Giuseppe Conte from Putin. Dangerous games with Russia, or carried out for Italy?

   

(by Massimiliano D'Elia) The Italian Prime Minister Giuseppe Conte is in Moscow these days, in a very "hot" moment for both countries. Italy is probably looking for a significant bank in light of two really important "issues" for the health and life of the yellow-green government. The rejection by the EU Commission of the economic maneuver and the Palermo summit on November 12 and 13 for the discussion of the Libya dossier.


Russia, for its part, is under pressure both for the economic sanctions in place and for the latest found by Donald Trump, namely to cancel the INF treaty which since 1987 has banned the use of intermediate-range ballistic missiles. Moscow thinks of Italy as it is considered a strategic country for its geographical position both from the rest of Europe and from the United States.

The Italian delegation is also composed of an adequate number of representatives of various Italian companies, about 20. 15 commercial agreements in question worth 1,5 billion euros. Also two big names among Italian companies, Pirelli, represented by Marco Tronchetti Provera and Eni, with CEO Claudio Descalzi.
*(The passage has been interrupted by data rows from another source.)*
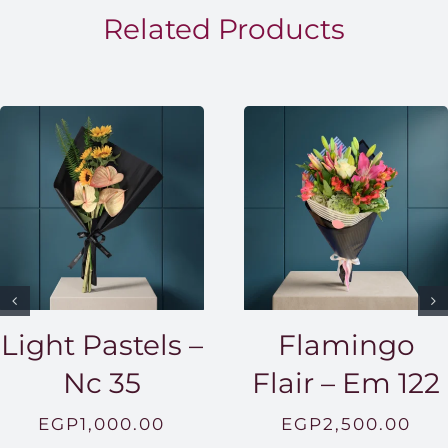
EGP1,5
Related Products
Light Pastels –
Flamingo
Nc 35
Flair – Em 122
EGP
1,000.00
EGP
2,500.00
We will talk about bilateral cooperation but also about Syria and Libya. The hope is that Putin will be able to dissolve the reservation on participation in the Palermo conference on November 12-13. It would be a success as at that point the level of participation of the other bystanders would rise. Russia is also very close to General Kalifa Haftar, notoriously opposed to the Italian line and who would very gladly boycott the Palermo summit in favor of national elections by 10 December, according to the "unwritten" agreements of Paris, with al Sarraj, under directed by Emmanuel Macron.

Having Moscow's support at the Palermo summit would also mean having the consent and possible participation of Haftar, the lord of Cyrenaica. Liba area, where migrants transit and where there are many Italian interests with Eni.

The question of the rejection of the economic maneuver by the EU Commission and the next interruption of the Quantitative Easing by the ECB president Mario Draghi, are another thorn of the Italian government, under pressure from the daily variation in the spread value, increasingly tending on the upside, conditioned by the moods of politics.

The aired hypothesis of Russian aid on the Italian public debt (the Russian sovereign fund is currently worth 70 billion dollars), could be a temporary way out for the government, but a blank bill for the future. The Russian requests could become, from time to time, more and more "pressing" and "dangerous" for the Italian position, historically pro-Atlantic.